When is a H2 train not a H2 Train? – on its Maiden run

Rail industry chiefs have defended plans for the debut trip of Britain’s first hydrogen-fuelled train at COP26 in Glasgow after it was revealed it was powered by electricity for the exercise.

Delegates and visitors at the event will be able to preview HydroFLEX, which was developed by leasing firm Porterbrook and the University Of Birmingham.

The hydrogen-fuel system has been installed on the 30-year-old train, which has a top speed of 100mph and can also run on electricity and battery power, to show how the Government’s target of decarbonising railways by 2050 could be realised.

Ms Simpson said due to UK health and safety rules when hydrogen cylinders are installed in the system, they must be covered by protective panels and passengers are not allowed in the carriage where the system is stored. She explained: “You can imagine on the railways we’ve got a lot of management of safety, management of risk and lots and lots of protection systems in there – and therefore I couldn’t have anybody in there when the hydrogen was on board.

“One of the reasons we have not put hydrogen on this train at COP is so we can show people inside the inner workings of the hydro chamber where all the technical wizardry is and we can actually take people in to demystify that a little bit because you really wouldn’t notice anything different as a passenger [if hydrogen was on board].”

Ms Grant said the creation of HydroFLEX helped prove hydrogen-powered trains could be a part of a “greener future for trains”, which could complement other technologies such as electric and battery power.

Ms Simpson said one of the challenges around running HydroFLEX trains on the UK rail network is that they run on green hydrogen (hydrogen generated by renewable energy) – which is not widely produced across the UK.

She said “local production of the hydrogen” is the bit that is “not developed yet”, adding: “but we have the prototype”.

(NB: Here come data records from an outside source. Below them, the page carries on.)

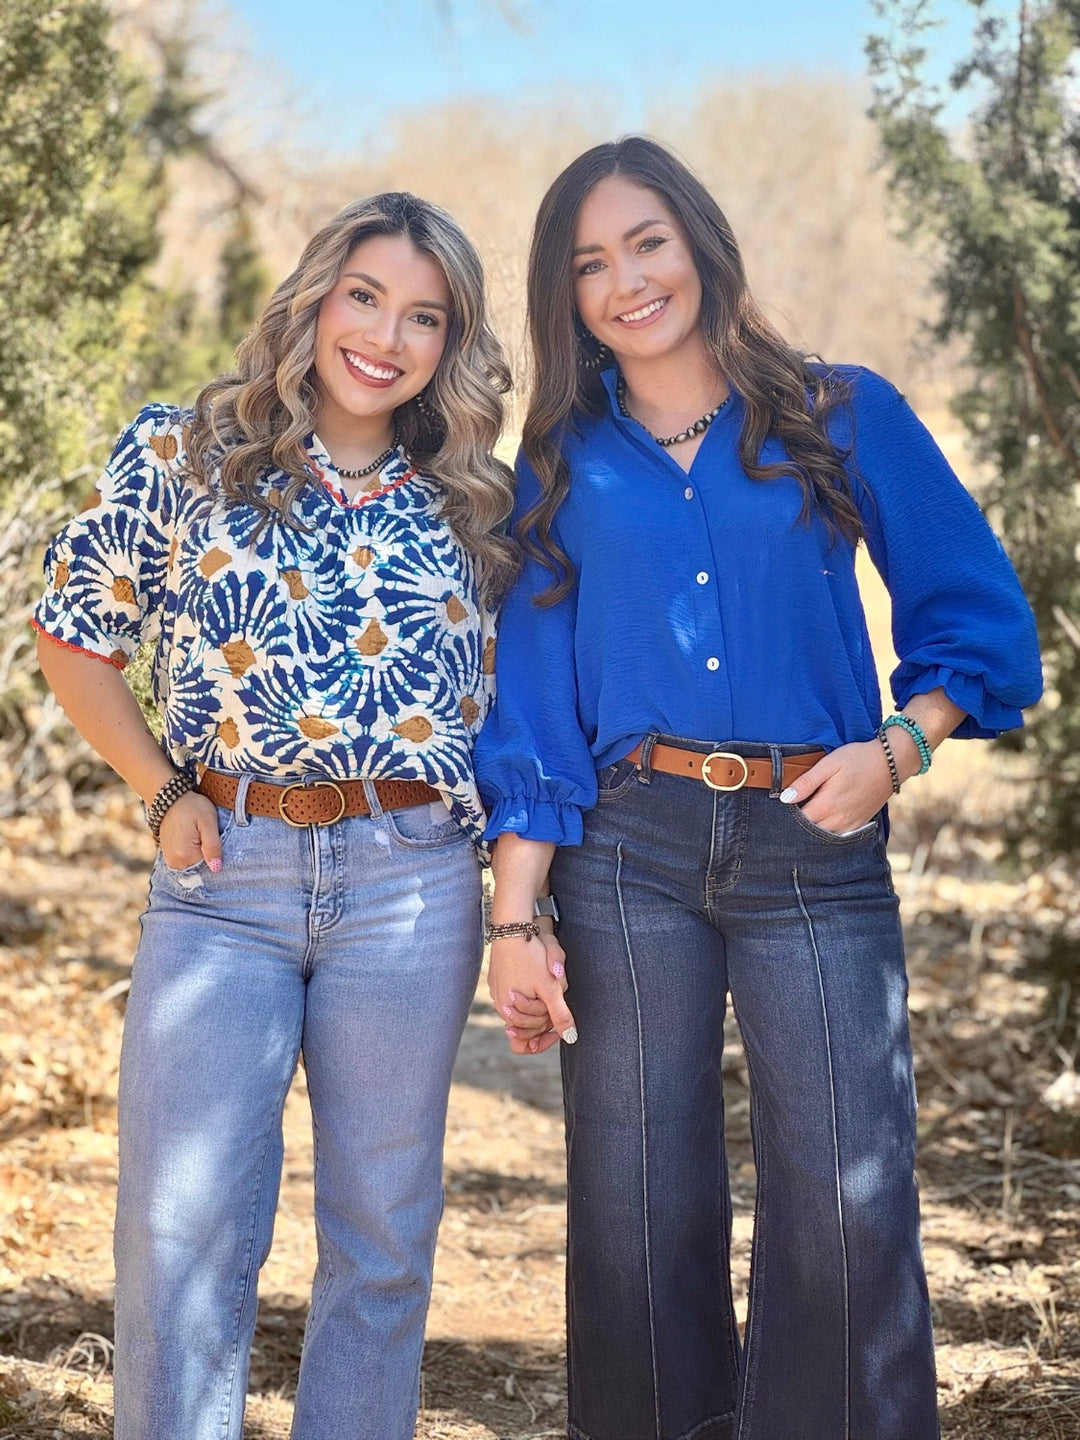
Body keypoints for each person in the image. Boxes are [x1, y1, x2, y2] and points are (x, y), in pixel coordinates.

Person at [473, 137, 1042, 1440]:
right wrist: (517, 922)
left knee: (848, 1198)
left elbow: (978, 616)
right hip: (626, 850)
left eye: (647, 243)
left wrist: (902, 745)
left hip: (814, 843)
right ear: (566, 299)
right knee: (635, 1199)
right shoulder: (559, 464)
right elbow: (533, 706)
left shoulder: (839, 412)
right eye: (589, 264)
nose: (626, 281)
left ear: (702, 243)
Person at [33, 192, 515, 1440]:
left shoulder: (479, 502)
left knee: (385, 1238)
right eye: (365, 296)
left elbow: (524, 719)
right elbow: (75, 633)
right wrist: (163, 790)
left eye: (424, 316)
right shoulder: (186, 450)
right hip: (223, 879)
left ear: (447, 345)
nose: (386, 337)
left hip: (412, 885)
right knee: (178, 1232)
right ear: (315, 298)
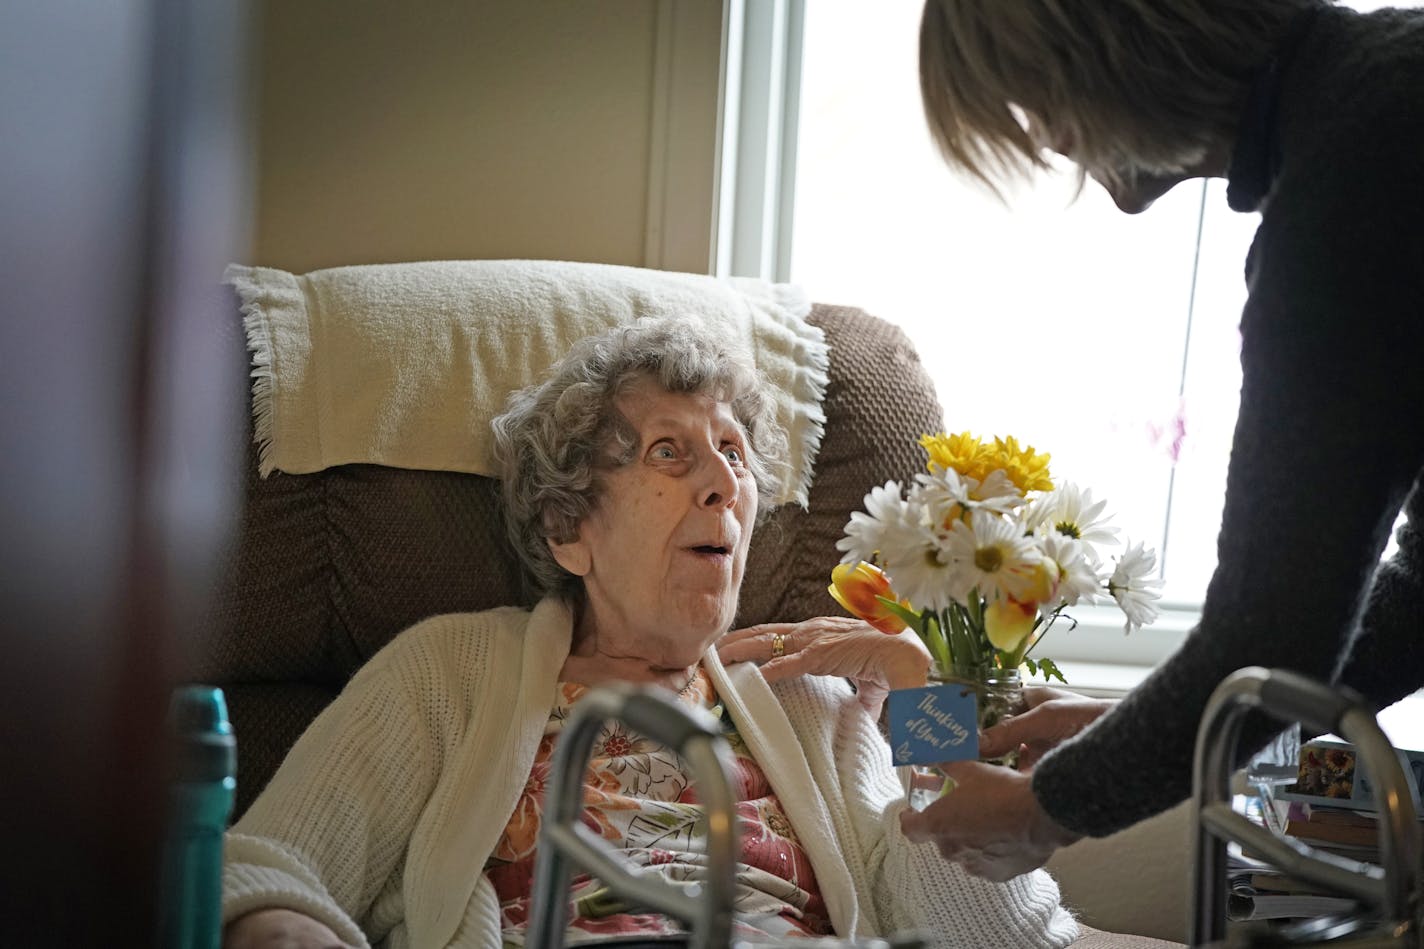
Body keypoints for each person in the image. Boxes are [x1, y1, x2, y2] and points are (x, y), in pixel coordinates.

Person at [219, 318, 1081, 948]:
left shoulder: (814, 699)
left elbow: (1010, 931)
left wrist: (919, 681)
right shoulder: (449, 670)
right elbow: (261, 866)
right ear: (568, 528)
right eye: (670, 452)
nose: (721, 481)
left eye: (735, 452)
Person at [902, 0, 1424, 881]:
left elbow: (1272, 639)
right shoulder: (1380, 89)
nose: (1052, 149)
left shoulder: (1356, 176)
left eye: (1036, 110)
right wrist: (1134, 721)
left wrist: (1045, 810)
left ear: (1104, 54)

“What we are trying to do is showcase the technology, show that it is possible to use this technology in rail – that’s interesting for the rail industry who are trying to decarbonise and it’s interesting for people in the hydrogen economy in the production of green hydrogen because rail will be a big user of green hydrogen and therefore we might kick-start some process of local economies around hydrogen production. This is really a stepping stone of getting to the new trains of the future.”

Germany is set to be the first country that will see hydrogen-powered passenger trains travelling on its railways next year

The trains, developed by French railway manufacturer Alstom, have fuel cells and the hydrogen tanks mounted on their roofs.

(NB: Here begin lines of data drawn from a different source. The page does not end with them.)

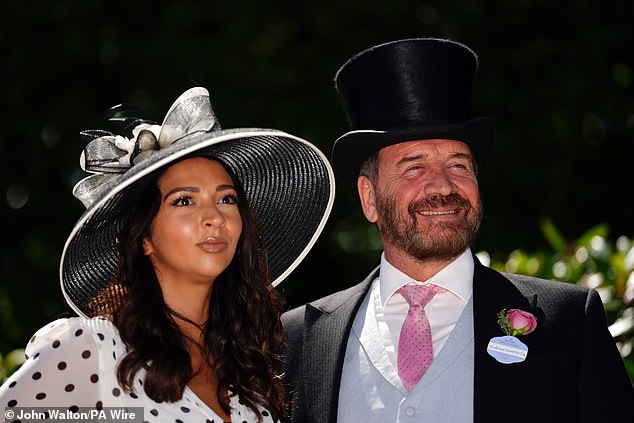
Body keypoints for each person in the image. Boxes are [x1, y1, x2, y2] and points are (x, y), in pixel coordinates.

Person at [280, 38, 634, 423]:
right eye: (414, 167)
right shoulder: (298, 339)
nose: (443, 186)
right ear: (369, 198)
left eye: (459, 165)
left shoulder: (568, 323)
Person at [0, 87, 335, 423]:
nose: (215, 217)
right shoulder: (93, 350)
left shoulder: (249, 378)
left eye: (227, 199)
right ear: (144, 237)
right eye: (185, 201)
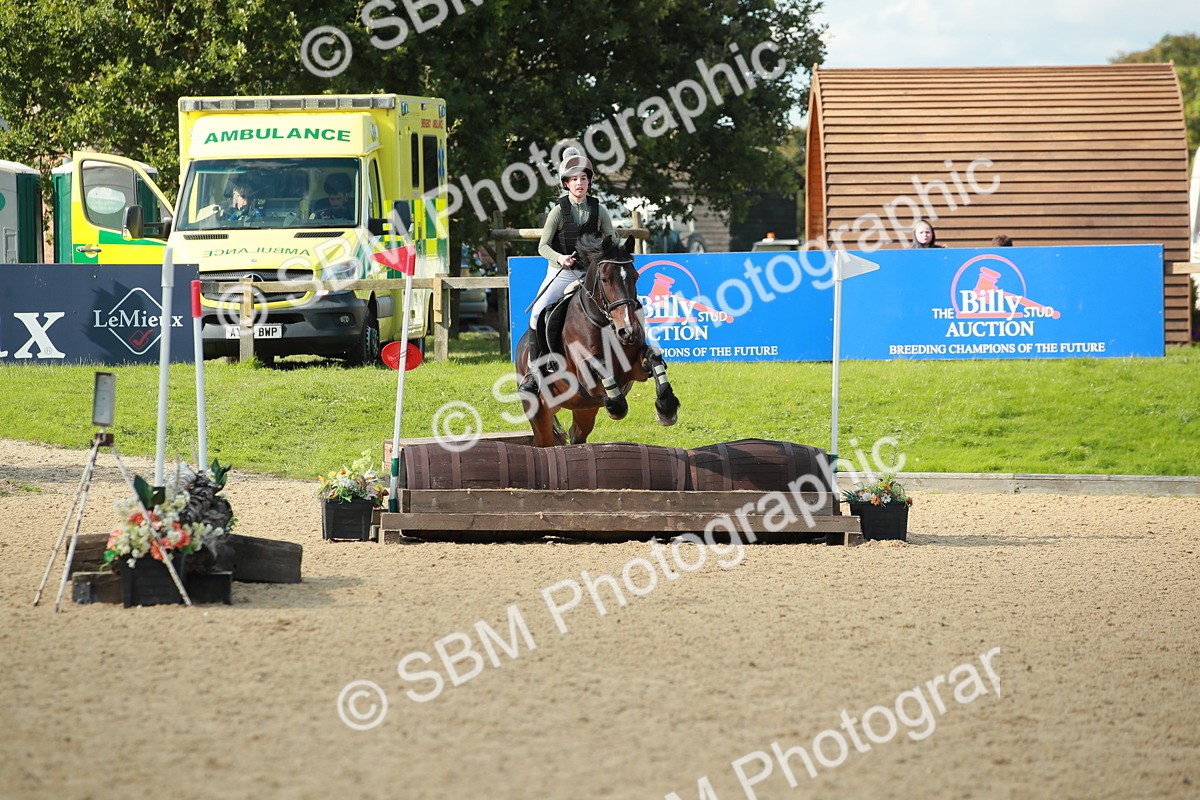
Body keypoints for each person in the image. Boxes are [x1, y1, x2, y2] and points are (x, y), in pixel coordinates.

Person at [518, 147, 618, 396]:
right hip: (561, 272)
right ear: (566, 183)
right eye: (574, 179)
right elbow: (542, 246)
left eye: (583, 178)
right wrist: (560, 257)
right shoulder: (558, 211)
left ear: (588, 182)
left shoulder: (599, 210)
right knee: (537, 313)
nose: (580, 183)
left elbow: (611, 239)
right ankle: (533, 372)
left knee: (619, 306)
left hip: (590, 274)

Ms Grant said the UK could not purchase these types of trains because many tunnels in the UK are not tall enough to allow trains with hydrogen technology to pass through them – unlike their counterparts in Germany and other European countries.

She added: “We can’t just go and buy one of those and have them in the UK, it won’t fit. So the challenge for the UK is, how do we get hydrogen trains into the UK when there aren’t any new ones that we could go an buy today?.”

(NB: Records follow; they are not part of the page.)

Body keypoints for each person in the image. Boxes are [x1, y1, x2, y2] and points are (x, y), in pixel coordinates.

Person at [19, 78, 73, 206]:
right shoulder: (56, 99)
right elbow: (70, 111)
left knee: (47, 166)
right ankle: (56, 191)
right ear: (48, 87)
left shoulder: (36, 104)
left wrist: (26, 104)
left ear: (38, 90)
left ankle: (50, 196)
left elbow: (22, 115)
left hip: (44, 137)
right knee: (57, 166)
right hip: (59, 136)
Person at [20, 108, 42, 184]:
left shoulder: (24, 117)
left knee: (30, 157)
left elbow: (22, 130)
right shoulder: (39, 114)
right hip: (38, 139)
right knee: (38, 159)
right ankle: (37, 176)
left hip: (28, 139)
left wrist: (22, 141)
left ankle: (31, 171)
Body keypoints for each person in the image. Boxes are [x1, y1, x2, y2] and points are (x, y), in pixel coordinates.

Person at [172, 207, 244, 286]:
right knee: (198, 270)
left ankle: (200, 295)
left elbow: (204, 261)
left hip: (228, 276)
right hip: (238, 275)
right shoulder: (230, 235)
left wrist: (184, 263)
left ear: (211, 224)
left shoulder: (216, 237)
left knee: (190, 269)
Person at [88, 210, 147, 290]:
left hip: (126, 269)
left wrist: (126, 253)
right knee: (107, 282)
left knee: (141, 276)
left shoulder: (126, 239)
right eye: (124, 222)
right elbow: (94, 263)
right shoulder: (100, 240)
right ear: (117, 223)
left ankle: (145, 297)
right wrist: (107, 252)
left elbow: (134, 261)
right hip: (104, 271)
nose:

Prince Charles getting a tour of the The HYDROflex hydrogen powered train.
Helen Simpson showing Prince Charles the hydrogen-powered train (Photo: Porterbrook)

The train will be showcased as part of a programme of events during COP26, including one which will see schoolchildren from Glasgow join Network Rail engineers and the authors of best-selling children’s books for a journey on the HydroFLEX.

Prince Charles had a private viewing of the train on Friday, and met the team from Porterbrook.

Ms Grant said COP26 said was the “perfect platform” to showcase the train.

She said: “This train will have a purpose. It was just important at a very focused conference when we’re talking about climate that our HydroFLEX in this powerful format should feature.”